Collected data entries:

..............................

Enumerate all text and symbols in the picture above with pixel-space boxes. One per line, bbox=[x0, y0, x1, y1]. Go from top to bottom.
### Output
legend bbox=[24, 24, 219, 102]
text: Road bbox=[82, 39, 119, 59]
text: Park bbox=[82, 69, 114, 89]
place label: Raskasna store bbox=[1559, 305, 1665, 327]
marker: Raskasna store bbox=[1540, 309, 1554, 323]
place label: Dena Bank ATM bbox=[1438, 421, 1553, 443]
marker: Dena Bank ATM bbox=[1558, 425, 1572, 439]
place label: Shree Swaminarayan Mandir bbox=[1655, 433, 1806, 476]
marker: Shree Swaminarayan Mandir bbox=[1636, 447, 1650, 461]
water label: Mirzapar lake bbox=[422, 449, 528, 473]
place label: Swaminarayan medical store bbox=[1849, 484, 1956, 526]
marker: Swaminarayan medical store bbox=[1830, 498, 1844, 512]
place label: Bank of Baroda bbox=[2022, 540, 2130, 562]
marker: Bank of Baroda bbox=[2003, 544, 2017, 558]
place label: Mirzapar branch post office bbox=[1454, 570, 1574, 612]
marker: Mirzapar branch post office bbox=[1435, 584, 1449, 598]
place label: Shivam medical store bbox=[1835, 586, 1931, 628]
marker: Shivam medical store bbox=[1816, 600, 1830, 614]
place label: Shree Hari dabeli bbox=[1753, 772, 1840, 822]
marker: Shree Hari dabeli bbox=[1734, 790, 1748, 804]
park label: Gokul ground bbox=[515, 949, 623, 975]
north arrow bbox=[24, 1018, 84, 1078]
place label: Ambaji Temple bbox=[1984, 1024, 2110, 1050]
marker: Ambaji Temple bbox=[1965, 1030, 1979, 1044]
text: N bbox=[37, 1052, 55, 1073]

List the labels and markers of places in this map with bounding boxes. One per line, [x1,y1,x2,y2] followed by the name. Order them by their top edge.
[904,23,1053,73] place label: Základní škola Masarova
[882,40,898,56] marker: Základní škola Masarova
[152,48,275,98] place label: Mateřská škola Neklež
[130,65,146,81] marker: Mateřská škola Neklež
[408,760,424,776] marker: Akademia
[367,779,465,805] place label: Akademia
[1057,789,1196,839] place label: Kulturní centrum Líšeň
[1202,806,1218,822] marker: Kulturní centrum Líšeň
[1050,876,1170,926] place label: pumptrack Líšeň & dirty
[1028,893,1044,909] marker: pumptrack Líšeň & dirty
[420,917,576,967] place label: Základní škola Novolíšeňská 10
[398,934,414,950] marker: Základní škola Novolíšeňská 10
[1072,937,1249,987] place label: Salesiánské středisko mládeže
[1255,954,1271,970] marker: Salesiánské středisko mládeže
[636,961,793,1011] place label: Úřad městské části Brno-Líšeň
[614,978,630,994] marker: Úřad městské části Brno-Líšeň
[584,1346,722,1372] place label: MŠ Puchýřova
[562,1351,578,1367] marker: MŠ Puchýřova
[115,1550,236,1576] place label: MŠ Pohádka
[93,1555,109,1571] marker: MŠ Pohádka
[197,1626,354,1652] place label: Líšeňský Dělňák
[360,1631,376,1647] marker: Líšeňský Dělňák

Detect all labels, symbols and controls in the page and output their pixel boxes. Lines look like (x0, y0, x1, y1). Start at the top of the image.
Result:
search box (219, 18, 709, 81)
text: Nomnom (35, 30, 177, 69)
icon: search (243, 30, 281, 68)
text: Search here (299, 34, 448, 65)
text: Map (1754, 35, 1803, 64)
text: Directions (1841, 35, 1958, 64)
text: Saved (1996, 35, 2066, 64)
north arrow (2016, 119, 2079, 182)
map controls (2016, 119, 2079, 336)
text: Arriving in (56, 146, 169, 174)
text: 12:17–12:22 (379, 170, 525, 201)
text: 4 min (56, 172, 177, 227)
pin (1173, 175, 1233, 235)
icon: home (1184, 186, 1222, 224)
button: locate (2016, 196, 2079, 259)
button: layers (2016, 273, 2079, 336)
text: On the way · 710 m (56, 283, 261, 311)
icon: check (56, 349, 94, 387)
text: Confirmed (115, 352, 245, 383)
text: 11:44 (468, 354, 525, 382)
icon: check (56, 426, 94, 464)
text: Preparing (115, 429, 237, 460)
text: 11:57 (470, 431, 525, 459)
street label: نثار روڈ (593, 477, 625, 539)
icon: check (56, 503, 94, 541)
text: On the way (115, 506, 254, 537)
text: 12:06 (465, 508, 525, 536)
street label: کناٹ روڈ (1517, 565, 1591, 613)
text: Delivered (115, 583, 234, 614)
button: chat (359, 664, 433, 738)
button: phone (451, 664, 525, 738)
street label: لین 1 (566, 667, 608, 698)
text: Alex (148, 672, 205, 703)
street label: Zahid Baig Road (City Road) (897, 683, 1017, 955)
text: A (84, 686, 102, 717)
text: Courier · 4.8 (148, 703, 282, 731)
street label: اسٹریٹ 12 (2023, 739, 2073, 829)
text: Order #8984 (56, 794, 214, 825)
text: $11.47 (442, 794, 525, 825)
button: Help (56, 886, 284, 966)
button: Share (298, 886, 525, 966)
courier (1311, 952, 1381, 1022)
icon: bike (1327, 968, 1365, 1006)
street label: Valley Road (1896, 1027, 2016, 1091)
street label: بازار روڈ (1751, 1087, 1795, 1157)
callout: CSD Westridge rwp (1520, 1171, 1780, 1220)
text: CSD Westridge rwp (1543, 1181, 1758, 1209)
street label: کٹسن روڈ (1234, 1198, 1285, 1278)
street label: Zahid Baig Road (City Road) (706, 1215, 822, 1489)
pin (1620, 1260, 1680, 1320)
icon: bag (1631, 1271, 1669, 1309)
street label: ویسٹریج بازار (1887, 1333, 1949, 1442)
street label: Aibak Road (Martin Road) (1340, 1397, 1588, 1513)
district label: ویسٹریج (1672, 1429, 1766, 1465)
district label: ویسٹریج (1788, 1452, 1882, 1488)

..............................

▸ **Work request**:
Read the entries above, then pull out the lines that include "Shivam".

▸ **Written reply**:
place label: Shivam medical store bbox=[1835, 586, 1931, 628]
marker: Shivam medical store bbox=[1816, 600, 1830, 614]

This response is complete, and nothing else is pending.